Researchers wanted: Humans need not apply?
As science fiction plot lines go, the unintended consequences of yielding tasks too complicated or dangerous for human hands to computers and robots is a popular one. Yet real life scientists are increasingly doing just that, creating automated systems and devices that can not only help collect, organize and analyze scientific data, but that are also able to intelligently and independently draw up new hypotheses and approaches to research based on the data they receive. In a perspectives piece in tomorrow's edition of the journal Science, David Waltz of the Center for Computational Learning Systems at Columbia University and Bruce G. Buchanan of the computer science department at the University of Pittsburgh discuss this brave new world of scientific research and its implications for the way science is conducted. They see this all as a promising trend, but caution that researchers need to consider what tasks are best suited for automation and which should be left to the human mind.

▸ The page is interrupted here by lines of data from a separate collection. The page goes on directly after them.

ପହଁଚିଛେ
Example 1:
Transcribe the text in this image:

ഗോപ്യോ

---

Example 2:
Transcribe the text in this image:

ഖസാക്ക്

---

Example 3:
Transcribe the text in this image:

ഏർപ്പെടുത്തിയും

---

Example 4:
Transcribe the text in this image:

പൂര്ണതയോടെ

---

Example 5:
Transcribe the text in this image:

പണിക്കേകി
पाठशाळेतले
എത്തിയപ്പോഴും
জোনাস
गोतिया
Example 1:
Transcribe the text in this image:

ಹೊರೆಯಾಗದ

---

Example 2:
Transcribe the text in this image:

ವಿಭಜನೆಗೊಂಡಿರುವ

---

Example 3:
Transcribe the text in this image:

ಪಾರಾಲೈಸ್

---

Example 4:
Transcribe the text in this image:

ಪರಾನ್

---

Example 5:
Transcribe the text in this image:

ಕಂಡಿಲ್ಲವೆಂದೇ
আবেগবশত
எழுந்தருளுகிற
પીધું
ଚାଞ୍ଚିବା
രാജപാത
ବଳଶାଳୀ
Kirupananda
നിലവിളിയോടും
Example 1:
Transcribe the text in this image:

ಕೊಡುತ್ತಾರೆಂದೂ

Waltz and Buchanan point out that computer-aided automation has been a part of scientific research for decades, from simple programs that plotted ballistic arcs to databases that held and organized scientific data. All of these systems, however, required a "human in the loop" to shape the research, examine the results and determine how to apply the outcome to future endeavors.

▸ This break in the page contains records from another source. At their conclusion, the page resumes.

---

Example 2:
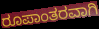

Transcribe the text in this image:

ರೂಪಾಂತರವಾಗಿ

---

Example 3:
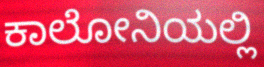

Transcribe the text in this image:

ಕಾಲೋನಿಯಲ್ಲಿ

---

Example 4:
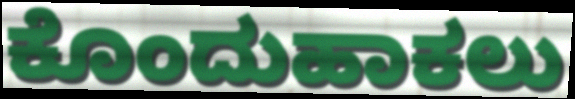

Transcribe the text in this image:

ಕೊಂದುಹಾಕಲು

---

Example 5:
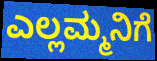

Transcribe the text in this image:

ಎಲ್ಲಮ್ಮನಿಗೆ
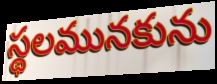
స్థలమునకును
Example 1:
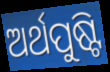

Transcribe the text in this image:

ଅର୍ଥପୁଷ୍ଟି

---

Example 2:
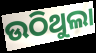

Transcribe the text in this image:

ଉଠିଥୁଲା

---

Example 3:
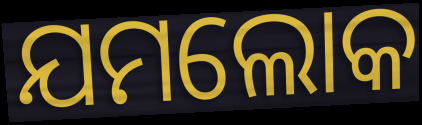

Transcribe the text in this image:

ଯମଲୋକ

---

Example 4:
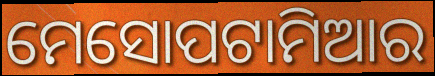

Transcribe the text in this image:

ମେସୋପଟାମିଆର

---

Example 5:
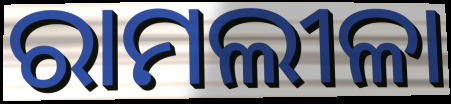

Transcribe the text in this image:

ରାମଲୀଳା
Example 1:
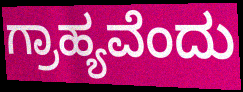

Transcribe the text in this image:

ಗ್ರಾಹ್ಯವೆಂದು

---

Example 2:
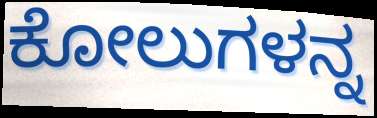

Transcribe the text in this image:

ಕೋಲುಗಳನ್ನ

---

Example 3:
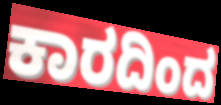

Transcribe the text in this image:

ಕಾರದಿಂದ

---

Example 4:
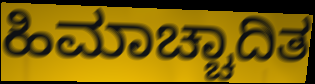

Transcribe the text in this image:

ಹಿಮಾಚ್ಚಾದಿತ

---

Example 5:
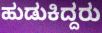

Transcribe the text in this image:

ಹುಡುಕಿದ್ದರು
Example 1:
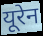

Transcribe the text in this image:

यूरेन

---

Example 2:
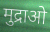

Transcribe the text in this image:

मुद्राओ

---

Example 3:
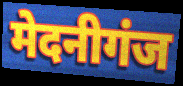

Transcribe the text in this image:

मेदनीगंज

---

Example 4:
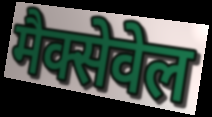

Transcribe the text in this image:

मैक्सेवेल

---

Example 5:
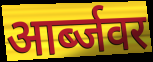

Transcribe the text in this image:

आर्ब्जवर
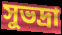
সুভদ্রা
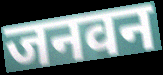
जनवन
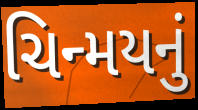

Now the frontiers of automation can now make the human scientist seem obsolete. Waltz and Buchanan write that, "it is possible for one computer program ... to conduct a continuously looping procedure that starts with a question, carries out experiments to answer the question, evaluates the results, and reformulates new questions."
The authors argue that these new systems are arriving just when they are needed the most. As sensors and other instruments get more capable and complex, the scientific world is drowning in data, and having computer-based assistants who can actively sift through the data may be the only way to make sense of it all.

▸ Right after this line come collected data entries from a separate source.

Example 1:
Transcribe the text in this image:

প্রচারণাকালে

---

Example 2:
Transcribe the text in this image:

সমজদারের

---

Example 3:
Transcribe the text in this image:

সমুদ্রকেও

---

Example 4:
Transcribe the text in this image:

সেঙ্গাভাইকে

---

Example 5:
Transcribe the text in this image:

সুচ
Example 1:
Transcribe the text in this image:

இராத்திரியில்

According to Waltz and Buchanan, the prospect of automating science also brings up a number of questions that need to be considered as these new technologies become widely adopted and deployed, e.g., how we determine what to automate, what should be left to human intervention, and how this newly automated research will affect the results and the scientific process. It is also possible, Waltz and Buchanan suggest, that these new tools will generate even more data to be considered, and will therefore contribute to one of the problems they are meant to solve.
Moving forward, the authors suggest that the best approach is to think of these tools as intelligent assistants that can do different types of tasks associated with scientific research. Scientists can then determine which assistants are the best choice for different aspects of their research.
So, does employing these automated assistants mean that students studying science should consider another major? The authors say no, indicating that for all of their capabilities, automated science systems will not do to researchers what robots have done to autoworkers--but they will change how scientists do their jobs.
Said Walter, "Regardless of specialty--biology, physics, chemistry, etc.--scientists may need to add knowledge and skills in artificial intelligence, machine learning, and knowledge representation."